## Selected excerpt
Russian President Vladimir Putin called the downing of a Russian warplane a "stab in the back that will have serious consequences for Russia's relationship with Turkey." 
 
One of the world's most volatile regions was roiled further Tuesday when a Russian warplane went down near the Turkish-Syria border. Turkey said it "responded" to a plane after the aircraft repeatedly violated its airspace and ignored several warnings.
 
NATO's governing body, the North Atlantic Council, will hold an emergency meeting in Brussels at 5 p.m. (11 a.m. ET) on Tuesday, after a Russian warplane violating Turkish airspace was shot down, a NATO official told Turkey's semiofficial Anadolu Agency. The council is made up of the NATO ambassadors of the 28 countries that are members of the alliance, and is NATO's highest decision-making body.
 
The news agency quoted Turkish presidential sources in reporting that the Russian Su-24 was "hit within the framework of engagement rules" in Syria's Bayirbucak area, near the border with Turkey.
 
Turkey's ambassador to the United States, Serdar Kilic, tweeted: "Understand this: Turkey is a country whose warnings should be taken seriously and listened to. Don't test Turkey's patience. Try to win its friendship."
 
But Russia's state-run Sputnik news agency said that, "According to preliminary reports, the plane was gunned down from the ground."
 
Russian officials denied that the plane had violated Turkish airspace. Both pilots ejected from the plane, but their fate is unknown, Sputnik reported.
 

Turkey released a purported image of the flight path of the plane showing that it had violated Turkish airspace. Turkey said it issued 10 warnings to the aircraft before two F-16s responded "within engagement rules" near the Turkey-Syria border.
 
But the Russian Defense Ministry said "objective monitoring confirmed" the plane was not in Turkish airspace.
 
"The Su-24 bomber jet was in Syrian airspace at the altitude 6,000 meters, the Russian Defense Ministry said," according to Sputnik. "The pilots were reportedly able to parachute out of the jet before it crashed."
 
A US defense official told CNN that Turkey informed Washington that it had shot down a Russian military aircraft near the Syrian border after an airspace violation. US forces were not involved in the incident, the official added.
 
Syria has been embroiled for more than four years in a brutal civil war that has killed hundreds thousands of people, sent millions fleeing and laid waste to entire cities.
 
Turkey vehemently opposes the Syrian regime of Bashar al-Assad. Russia is propping up the Assad regime.
 
Skirmishes between Turks and Syrians have taken place in the past, with Turkish officials accusing Syrian planes of violating Turkish air space.
 
"The moment of the plane falling into Bayirbucak region across from Hatay's Yayladagi was captured on camera," the Anadolu Agency reported. "The pilot's evacuation via parachute was also captured. Heavy smoke has been seen in the area where the plane fell."
 
Sajjan Gohel, international security director for the Asia-Pacific Foundation, a think tank, described the downing of the plane as "a very significant escalation."
 
"It's very much the last thing that's needed right now, especially in the aftermath of the Paris attacks, when there was hope that Russia could form an alliance with France and with the United States against ISIS," Gohel said. "This is going to complicate things. This is going to add unnecessary tensions that really weren't required at this critical juncture."

## Excerpted records
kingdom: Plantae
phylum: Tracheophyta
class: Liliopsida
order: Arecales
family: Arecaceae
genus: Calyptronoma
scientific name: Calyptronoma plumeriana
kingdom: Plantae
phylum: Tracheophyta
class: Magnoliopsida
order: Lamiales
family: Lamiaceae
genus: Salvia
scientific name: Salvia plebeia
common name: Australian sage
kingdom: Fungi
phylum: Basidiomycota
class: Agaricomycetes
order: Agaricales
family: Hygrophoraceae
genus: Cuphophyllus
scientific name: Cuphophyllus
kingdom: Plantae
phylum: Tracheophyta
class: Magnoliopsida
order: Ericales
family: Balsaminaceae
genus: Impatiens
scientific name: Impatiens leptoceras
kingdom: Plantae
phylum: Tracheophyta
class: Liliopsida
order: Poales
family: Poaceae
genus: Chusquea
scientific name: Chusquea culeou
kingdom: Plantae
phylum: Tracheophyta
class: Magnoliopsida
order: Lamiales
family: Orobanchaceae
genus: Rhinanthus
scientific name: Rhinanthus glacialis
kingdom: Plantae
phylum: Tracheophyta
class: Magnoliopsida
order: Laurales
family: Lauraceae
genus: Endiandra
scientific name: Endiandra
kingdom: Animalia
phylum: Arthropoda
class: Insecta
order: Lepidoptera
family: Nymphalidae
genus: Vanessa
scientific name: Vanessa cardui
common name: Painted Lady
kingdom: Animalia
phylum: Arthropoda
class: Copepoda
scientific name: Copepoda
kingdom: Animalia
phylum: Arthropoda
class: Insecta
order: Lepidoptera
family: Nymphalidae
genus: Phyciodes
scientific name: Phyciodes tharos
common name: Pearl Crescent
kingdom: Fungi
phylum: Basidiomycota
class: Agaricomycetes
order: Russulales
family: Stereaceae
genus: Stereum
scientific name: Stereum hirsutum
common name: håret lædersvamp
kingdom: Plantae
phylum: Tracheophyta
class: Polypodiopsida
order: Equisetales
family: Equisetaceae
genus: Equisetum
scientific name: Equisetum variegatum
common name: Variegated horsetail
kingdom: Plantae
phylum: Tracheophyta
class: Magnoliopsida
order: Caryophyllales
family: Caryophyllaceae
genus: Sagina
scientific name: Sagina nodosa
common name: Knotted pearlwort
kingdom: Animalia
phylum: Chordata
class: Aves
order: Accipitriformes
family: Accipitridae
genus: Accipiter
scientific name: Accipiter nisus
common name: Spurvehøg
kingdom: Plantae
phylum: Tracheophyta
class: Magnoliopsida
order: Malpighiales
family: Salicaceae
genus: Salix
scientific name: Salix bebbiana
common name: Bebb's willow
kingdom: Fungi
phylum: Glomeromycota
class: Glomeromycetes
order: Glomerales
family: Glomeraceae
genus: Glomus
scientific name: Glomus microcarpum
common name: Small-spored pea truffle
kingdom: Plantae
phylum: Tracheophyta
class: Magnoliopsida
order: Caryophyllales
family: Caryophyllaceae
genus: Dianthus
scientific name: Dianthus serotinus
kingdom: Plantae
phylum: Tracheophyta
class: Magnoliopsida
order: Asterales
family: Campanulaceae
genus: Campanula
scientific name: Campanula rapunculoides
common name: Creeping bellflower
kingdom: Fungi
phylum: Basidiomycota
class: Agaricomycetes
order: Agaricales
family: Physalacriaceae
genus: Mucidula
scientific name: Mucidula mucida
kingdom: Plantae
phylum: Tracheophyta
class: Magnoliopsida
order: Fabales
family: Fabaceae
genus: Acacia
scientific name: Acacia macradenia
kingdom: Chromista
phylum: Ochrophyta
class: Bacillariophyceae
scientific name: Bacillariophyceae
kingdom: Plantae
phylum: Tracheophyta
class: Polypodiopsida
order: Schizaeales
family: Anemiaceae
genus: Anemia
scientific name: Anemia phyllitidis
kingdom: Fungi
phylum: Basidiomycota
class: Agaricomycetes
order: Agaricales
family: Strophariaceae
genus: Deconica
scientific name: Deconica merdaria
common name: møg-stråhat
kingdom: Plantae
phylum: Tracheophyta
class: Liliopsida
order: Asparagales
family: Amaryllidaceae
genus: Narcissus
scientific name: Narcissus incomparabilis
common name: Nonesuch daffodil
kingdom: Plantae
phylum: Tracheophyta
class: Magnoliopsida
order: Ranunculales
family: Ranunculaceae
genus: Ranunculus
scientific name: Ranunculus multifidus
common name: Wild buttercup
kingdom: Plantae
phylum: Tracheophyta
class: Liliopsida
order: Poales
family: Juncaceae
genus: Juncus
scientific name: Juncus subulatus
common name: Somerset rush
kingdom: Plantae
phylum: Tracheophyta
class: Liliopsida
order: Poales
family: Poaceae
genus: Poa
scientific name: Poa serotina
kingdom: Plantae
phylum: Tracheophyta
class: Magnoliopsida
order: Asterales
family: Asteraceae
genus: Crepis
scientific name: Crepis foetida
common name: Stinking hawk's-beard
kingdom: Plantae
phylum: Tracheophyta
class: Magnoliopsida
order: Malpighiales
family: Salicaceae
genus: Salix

## Exercise details
Set down the passage of the article on the downed Russian warplane, starting at "But the Russian" and ending at "the Assad regime.", without changing a word.

## Result for this exercise
But the Russian Defense Ministry said "objective monitoring confirmed" the plane was not in Turkish airspace.
 
"The Su-24 bomber jet was in Syrian airspace at the altitude 6,000 meters, the Russian Defense Ministry said," according to Sputnik. "The pilots were reportedly able to parachute out of the jet before it crashed."
 
A US defense official told CNN that Turkey informed Washington that it had shot down a Russian military aircraft near the Syrian border after an airspace violation. US forces were not involved in the incident, the official added.
 
Syria has been embroiled for more than four years in a brutal civil war that has killed hundreds thousands of people, sent millions fleeing and laid waste to entire cities.
 
Turkey vehemently opposes the Syrian regime of Bashar al-Assad. Russia is propping up the Assad regime.